Brasil entrou de cabeça na Operação Condor, diz jornalista
Com João Domingos/BRASÍLIA
Luiz Cláudio Cunha e o fotógrafo J.B. Scalco, na época da reportagem que revelou ações da Operação Condor (Foto Ricardo Chaves)
O repórter João Domingos, da sucursal do Estado em Brasília, conversou com o jornalista Luiz Cláudio Cunha sobre suas novas atividades na Comissão Nacional da Verdade. Ele vai participar de um grupo voltado exclusivamente para a investigação das ações do Brasil na Operação Condor – uma espécie de consórcio formado entre os governos militares do Cone Sul para perseguir opositores políticos. Cunha é o autor da reportagem publicada em novembro de 1978 pela revista VEJA que revelou o sequestro dos uruguaios Universindo Diaz e Lilian Celiberti, numa ação conjunta de policiais do Brasil e do Uruguai.

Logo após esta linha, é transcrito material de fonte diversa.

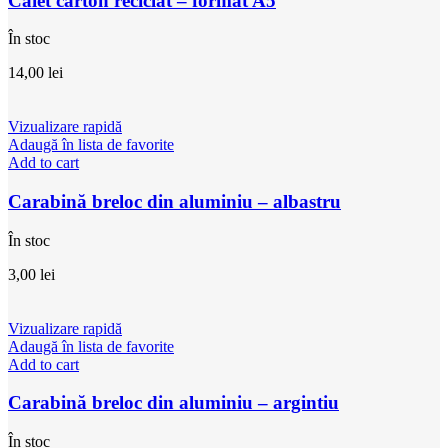
Caiet carton reciclat – format A5
În stoc
14,00
lei
Vizualizare rapidă
Adaugă în lista de favorite
Add to cart
Carabină breloc din aluminiu – albastru
În stoc
3,00
lei
Vizualizare rapidă
Adaugă în lista de favorite
Add to cart
Carabină breloc din aluminiu – argintiu
În stoc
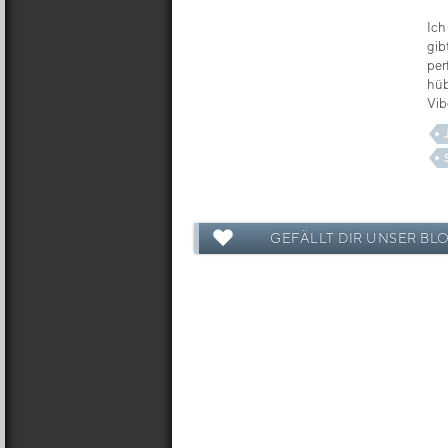
Ich
gib
per
hü
Vib
GEFÄLLT DIR UNSER BL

Com a reportagem, Cunha venceu os prêmios Esso, Vladimir Herzog, Abril e Embratel e acabou com o segredo das ações conjuntas dos governos militares de seis países do Cone Sul no Brasil.
Por causa da reportagem, as vidas de Diaz e de Lilian foram poupadas. São os dois únicos casos conhecidos de pessoas sequestradas na Operação Condor que ficaram vivas. Diaz morreu no início deste mês de câncer.
Em 2008, quando o sequestro completou 30 anos, Luiz Cláudio Cunha lançou pela Editora L&PM o livro Operação Condor: o Sequestro dos Uruguaios. Segundo suas informações, o governo militar brasileiro foi um dos organizadores da Operação Condor e participou ativamente de suas operações, embora tenha negado sempre. “O Brasil sempre foi cínico quando se tratou dessa questão”, diz ele.
A seguir, os principais trechos da conversa, que já teve trechos publicados na edição impressa do Estado.
Como será sua atuação na Comissão da Verdade?
Fui convidado para ser consultor sobre as questões que envolvem a Operação Condor. Serei apenas uma peça a mais, uma espécie de porta de entrada para a comissão, pelo conhecimento que tenho, pelas pessoas que conheço. Posso agregar informações e trazer para a comissão, que tem um poder de fogo muito forte.
Qual é o poder de fogo da comissão?
Ela tem poderes legais de abrir todos os arquivos, sejam públicos ou secretos. Ninguém pode negar a ela nenhuma informação. Se algo é secreto, pode ser secreto para outros, não para a Comissão da Verdade.
Como será o exame desses arquivos?
Nós vamos fazer um roteiro de trabalho, ver as conexões do Brasil com os países do Cone Sul no caso da Operação Condor, verificar documentos do Arquivo Nacional, do Centro de Informações do Exército (CIE), do extinto Serviço Nacional de Informações (SNI), pedir informações a embaixadas. O fundamental é achar um foco.
Como foi a participação do Brasil na Operação Condor?
O Brasil sempre foi cínico quando se tratou dessa questão. Sempre procurou dizer que era um problema dos vizinhos Argentina, Bolívia, Chile, Paraguai e Uruguai. Pelo que já se sabe, o Brasil entrou de cabeça na Operação Condor. Essa operação foi uma conexão transnacional, da qual o Brasil foi sócio fundador e militante. O Brasil tem que apurar essa coisa vergonhosa, relatar os nomes dos envolvidos.
Além do caso dos uruguaios Universindo Dias e Lilian Celiberti, que o senhor desvendou numa reportagem da revista VEJA, conhece mais algum caso?
Tem outro que deixa tudo muito claro. É o Caso Campiglia/Galeão. No dia 12 de março de 1980, os argentinos Horácio Campiglia e Mônica de Binstock foram presos ilegalmente no Aeroporto do Galeão. Eles eram militantes do grupo esquerdista Motoneros. O governo argentino mandou um Hércules C-130 pegá-los. Imagine se um avião desse porte desceria na Base Aérea do Galeão sem que as autoridades soubessem. Os dois foram levados para a Argentina, torturados e até hoje estão desaparecidos, conforme constatado por documentos da Embaixada dos Estados Unidos em Buenos Aires, revelados durante o governo de Bill Clinton.